TASK BRIEF: Reproduce the whole of the data exactly.
··· THE RECORDS ···
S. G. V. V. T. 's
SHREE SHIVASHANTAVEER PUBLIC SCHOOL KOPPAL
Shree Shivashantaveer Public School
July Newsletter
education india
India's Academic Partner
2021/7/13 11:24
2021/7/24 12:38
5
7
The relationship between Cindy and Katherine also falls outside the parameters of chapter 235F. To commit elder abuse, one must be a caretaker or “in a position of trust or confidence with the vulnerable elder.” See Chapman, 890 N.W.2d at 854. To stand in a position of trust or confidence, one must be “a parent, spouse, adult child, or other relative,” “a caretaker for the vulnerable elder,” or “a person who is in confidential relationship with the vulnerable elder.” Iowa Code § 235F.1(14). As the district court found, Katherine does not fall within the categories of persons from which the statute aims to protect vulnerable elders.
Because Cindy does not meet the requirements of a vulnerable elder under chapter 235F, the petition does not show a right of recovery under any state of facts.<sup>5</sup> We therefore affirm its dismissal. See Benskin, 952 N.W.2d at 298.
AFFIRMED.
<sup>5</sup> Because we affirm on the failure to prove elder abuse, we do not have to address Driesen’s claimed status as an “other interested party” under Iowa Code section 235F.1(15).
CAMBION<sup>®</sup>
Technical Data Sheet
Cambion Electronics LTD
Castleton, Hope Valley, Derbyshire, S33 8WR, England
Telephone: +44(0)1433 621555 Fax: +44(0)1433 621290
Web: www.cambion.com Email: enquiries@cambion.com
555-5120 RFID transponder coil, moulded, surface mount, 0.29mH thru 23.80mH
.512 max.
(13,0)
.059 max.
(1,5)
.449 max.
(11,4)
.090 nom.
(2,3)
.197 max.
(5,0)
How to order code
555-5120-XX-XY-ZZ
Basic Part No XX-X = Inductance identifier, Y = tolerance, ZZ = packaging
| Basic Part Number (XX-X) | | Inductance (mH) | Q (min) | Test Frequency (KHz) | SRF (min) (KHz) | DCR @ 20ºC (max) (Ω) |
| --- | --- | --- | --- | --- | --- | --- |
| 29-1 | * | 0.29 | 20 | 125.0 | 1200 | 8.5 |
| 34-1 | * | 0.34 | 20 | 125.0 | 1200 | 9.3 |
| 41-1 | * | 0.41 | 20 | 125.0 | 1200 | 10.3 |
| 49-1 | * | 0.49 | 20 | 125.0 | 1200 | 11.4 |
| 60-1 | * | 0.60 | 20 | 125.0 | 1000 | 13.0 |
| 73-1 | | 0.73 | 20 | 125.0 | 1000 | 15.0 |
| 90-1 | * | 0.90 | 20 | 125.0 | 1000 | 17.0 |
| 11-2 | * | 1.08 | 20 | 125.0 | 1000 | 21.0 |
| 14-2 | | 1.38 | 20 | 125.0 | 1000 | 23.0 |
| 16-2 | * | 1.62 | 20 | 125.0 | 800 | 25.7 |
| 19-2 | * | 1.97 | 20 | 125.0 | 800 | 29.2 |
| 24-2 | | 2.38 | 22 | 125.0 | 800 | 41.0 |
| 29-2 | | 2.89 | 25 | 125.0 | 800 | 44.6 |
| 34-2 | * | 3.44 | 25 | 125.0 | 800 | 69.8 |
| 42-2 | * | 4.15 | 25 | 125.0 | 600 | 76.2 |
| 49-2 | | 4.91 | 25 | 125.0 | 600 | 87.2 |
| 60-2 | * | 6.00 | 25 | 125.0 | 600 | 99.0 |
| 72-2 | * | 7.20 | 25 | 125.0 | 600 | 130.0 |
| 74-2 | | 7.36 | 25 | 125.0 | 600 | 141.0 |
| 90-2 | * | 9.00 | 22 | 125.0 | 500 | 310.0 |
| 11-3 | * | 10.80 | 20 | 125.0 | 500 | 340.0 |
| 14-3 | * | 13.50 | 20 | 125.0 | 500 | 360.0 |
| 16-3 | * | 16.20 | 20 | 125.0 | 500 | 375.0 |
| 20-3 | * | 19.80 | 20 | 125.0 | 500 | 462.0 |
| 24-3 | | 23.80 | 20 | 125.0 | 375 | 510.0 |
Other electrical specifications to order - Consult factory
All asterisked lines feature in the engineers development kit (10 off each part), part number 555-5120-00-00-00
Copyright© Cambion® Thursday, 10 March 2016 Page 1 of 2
···
EXERCISE RESULT:
S. G. V. V. T. 's
SHREE SHIVASHANTAVEER PUBLIC SCHOOL KOPPAL
Shree Shivashantaveer Public School
July Newsletter
education india
India's Academic Partner
2021/7/13 11:24
2021/7/24 12:38
5
7
The relationship between Cindy and Katherine also falls outside the parameters of chapter 235F. To commit elder abuse, one must be a caretaker or “in a position of trust or confidence with the vulnerable elder.” See Chapman, 890 N.W.2d at 854. To stand in a position of trust or confidence, one must be “a parent, spouse, adult child, or other relative,” “a caretaker for the vulnerable elder,” or “a person who is in confidential relationship with the vulnerable elder.” Iowa Code § 235F.1(14). As the district court found, Katherine does not fall within the categories of persons from which the statute aims to protect vulnerable elders.
Because Cindy does not meet the requirements of a vulnerable elder under chapter 235F, the petition does not show a right of recovery under any state of facts.<sup>5</sup> We therefore affirm its dismissal. See Benskin, 952 N.W.2d at 298.
AFFIRMED.
<sup>5</sup> Because we affirm on the failure to prove elder abuse, we do not have to address Driesen’s claimed status as an “other interested party” under Iowa Code section 235F.1(15).
CAMBION<sup>®</sup>
Technical Data Sheet
Cambion Electronics LTD
Castleton, Hope Valley, Derbyshire, S33 8WR, England
Telephone: +44(0)1433 621555 Fax: +44(0)1433 621290
Web: www.cambion.com Email: enquiries@cambion.com
555-5120 RFID transponder coil, moulded, surface mount, 0.29mH thru 23.80mH
.512 max.
(13,0)
.059 max.
(1,5)
.449 max.
(11,4)
.090 nom.
(2,3)
.197 max.
(5,0)
How to order code
555-5120-XX-XY-ZZ
Basic Part No XX-X = Inductance identifier, Y = tolerance, ZZ = packaging
| Basic Part Number (XX-X) | | Inductance (mH) | Q (min) | Test Frequency (KHz) | SRF (min) (KHz) | DCR @ 20ºC (max) (Ω) |
| --- | --- | --- | --- | --- | --- | --- |
| 29-1 | * | 0.29 | 20 | 125.0 | 1200 | 8.5 |
| 34-1 | * | 0.34 | 20 | 125.0 | 1200 | 9.3 |
| 41-1 | * | 0.41 | 20 | 125.0 | 1200 | 10.3 |
| 49-1 | * | 0.49 | 20 | 125.0 | 1200 | 11.4 |
| 60-1 | * | 0.60 | 20 | 125.0 | 1000 | 13.0 |
| 73-1 | | 0.73 | 20 | 125.0 | 1000 | 15.0 |
| 90-1 | * | 0.90 | 20 | 125.0 | 1000 | 17.0 |
| 11-2 | * | 1.08 | 20 | 125.0 | 1000 | 21.0 |
| 14-2 | | 1.38 | 20 | 125.0 | 1000 | 23.0 |
| 16-2 | * | 1.62 | 20 | 125.0 | 800 | 25.7 |
| 19-2 | * | 1.97 | 20 | 125.0 | 800 | 29.2 |
| 24-2 | | 2.38 | 22 | 125.0 | 800 | 41.0 |
| 29-2 | | 2.89 | 25 | 125.0 | 800 | 44.6 |
| 34-2 | * | 3.44 | 25 | 125.0 | 800 | 69.8 |
| 42-2 | * | 4.15 | 25 | 125.0 | 600 | 76.2 |
| 49-2 | | 4.91 | 25 | 125.0 | 600 | 87.2 |
| 60-2 | * | 6.00 | 25 | 125.0 | 600 | 99.0 |
| 72-2 | * | 7.20 | 25 | 125.0 | 600 | 130.0 |
| 74-2 | | 7.36 | 25 | 125.0 | 600 | 141.0 |
| 90-2 | * | 9.00 | 22 | 125.0 | 500 | 310.0 |
| 11-3 | * | 10.80 | 20 | 125.0 | 500 | 340.0 |
| 14-3 | * | 13.50 | 20 | 125.0 | 500 | 360.0 |
| 16-3 | * | 16.20 | 20 | 125.0 | 500 | 375.0 |
| 20-3 | * | 19.80 | 20 | 125.0 | 500 | 462.0 |
| 24-3 | | 23.80 | 20 | 125.0 | 375 | 510.0 |
Other electrical specifications to order - Consult factory
All asterisked lines feature in the engineers development kit (10 off each part), part number 555-5120-00-00-00
Copyright© Cambion® Thursday, 10 March 2016 Page 1 of 2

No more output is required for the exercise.